In einem Discounter kauft er sich die erste Gitarre, danach feilt er an Texten, jongliert mit Akkorden, alles bringt er sich selber bei. „Ich wollte viel lieber Gitarre spielen als zur Schule zu gehen“, erinnert er sich an diese alles andere als leichte Zeit und den immerwährenden Zoff mit seinen Eltern, bis er auszieht und einen Betreuer bekommt – volljährig ist er noch nicht.

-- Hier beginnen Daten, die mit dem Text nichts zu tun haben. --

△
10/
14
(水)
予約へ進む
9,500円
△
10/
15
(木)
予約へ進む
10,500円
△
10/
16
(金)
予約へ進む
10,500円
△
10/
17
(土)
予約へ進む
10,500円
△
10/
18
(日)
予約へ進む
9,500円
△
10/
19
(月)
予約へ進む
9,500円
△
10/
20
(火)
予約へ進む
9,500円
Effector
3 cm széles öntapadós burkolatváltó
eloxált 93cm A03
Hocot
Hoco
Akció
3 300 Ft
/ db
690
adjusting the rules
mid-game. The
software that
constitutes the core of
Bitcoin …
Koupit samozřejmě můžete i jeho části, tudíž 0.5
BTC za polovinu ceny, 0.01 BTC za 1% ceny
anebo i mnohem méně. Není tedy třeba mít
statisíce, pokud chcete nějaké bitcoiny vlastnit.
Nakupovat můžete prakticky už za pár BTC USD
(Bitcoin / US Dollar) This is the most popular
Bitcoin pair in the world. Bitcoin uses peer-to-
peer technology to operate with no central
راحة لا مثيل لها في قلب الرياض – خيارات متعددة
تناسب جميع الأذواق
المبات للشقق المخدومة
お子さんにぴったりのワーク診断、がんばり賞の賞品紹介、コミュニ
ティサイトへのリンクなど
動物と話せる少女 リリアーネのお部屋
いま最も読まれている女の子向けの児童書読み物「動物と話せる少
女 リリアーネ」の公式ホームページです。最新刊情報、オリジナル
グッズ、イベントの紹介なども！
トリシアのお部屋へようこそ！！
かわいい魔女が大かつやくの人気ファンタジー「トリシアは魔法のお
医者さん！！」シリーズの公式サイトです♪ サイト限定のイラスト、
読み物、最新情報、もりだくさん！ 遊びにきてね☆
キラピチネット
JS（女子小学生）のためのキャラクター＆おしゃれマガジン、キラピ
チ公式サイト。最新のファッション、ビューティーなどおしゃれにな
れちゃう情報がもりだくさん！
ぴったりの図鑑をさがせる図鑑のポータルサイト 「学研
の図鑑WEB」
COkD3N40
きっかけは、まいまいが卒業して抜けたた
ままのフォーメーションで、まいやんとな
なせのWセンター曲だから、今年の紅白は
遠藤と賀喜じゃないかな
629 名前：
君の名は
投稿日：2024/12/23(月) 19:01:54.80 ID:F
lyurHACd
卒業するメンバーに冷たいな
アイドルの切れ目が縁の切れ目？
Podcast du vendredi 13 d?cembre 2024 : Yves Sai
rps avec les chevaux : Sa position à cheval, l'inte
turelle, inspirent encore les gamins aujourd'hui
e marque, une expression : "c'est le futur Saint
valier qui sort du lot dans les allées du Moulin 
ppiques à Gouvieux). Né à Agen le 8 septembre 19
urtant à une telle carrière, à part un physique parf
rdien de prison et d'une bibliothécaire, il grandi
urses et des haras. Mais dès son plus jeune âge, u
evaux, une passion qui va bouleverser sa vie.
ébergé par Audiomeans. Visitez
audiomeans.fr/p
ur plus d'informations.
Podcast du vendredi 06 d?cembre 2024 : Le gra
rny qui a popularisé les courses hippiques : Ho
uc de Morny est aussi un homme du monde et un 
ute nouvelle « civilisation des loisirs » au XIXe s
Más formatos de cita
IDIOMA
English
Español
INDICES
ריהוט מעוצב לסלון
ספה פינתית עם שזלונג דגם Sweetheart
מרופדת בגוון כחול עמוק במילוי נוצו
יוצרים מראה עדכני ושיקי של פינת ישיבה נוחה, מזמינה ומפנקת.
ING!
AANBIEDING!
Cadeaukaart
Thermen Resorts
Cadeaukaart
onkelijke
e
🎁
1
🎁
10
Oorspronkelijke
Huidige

Eine Ausbildung im Handwerk bricht Roberto Lange im zweiten Lehrjahr ab

Eine Ausbildung im Handwerk wirft der junge Mann im zweiten Lehrjahr hin. „Ich hatte meinen Hauptschulabschluss, jeden Cent habe ich in die Musik investiert. In meiner 35-Quadratmeter-Wohnung waren kaum Möbel, dafür 14 Gitarren und ein E-Piano.“ Mit Leiharbeiter-Jobs in Fabriken finanziert er diese Leidenschaft. Schließlich kommt doch ein Angebot, Roberto Lange landet in der Boyband, deren Ende nach einem Streit schnell besiegelt ist. „Ich hatte also nichts, keine Ausbildung, keinen Beruf. Ich jobbte wieder in Fabriken.“

Als ihm ein Freund dann eine Ausbildung in der Krankenpflege vorschlägt, absolviert Roberto Lange erst ein Praktikum, dann ein Freiwilliges Soziales Jahr in einer gefäßchirurgischen Klinik. „Der Beruf hat mich voll erwischt“, sagt der Gummersbacher heute, nicht ohne Stolz. „Ich machte die Ausbildung zum Krankenpflegehelfer und dann endlich die volle Ausbildung zum Gesundheits- und Krankenpfleger.“ Und der Fleiß zahlt sich aus: Den erfolgreichen Abschluss an der Berufsschule hat er schließlich in der Tasche.

Die Musik ist natürlich geblieben – und sie begleitet Roberto Lange auch im Beruf: „Durch sie kann ich mit Patientinnen und Patienten kommunizieren.“ So auch mit jener Frau, auf die sein Song „Mensch mit Demenz“ zurückgeht. „Am Ende haben wir zusammen Musik gemacht.“

Der Song „Mensch mit Demenz“ ist als Lyric-Video auf dem Portal YouTube und dort unter dem Profil von Robert Carloon zu finden.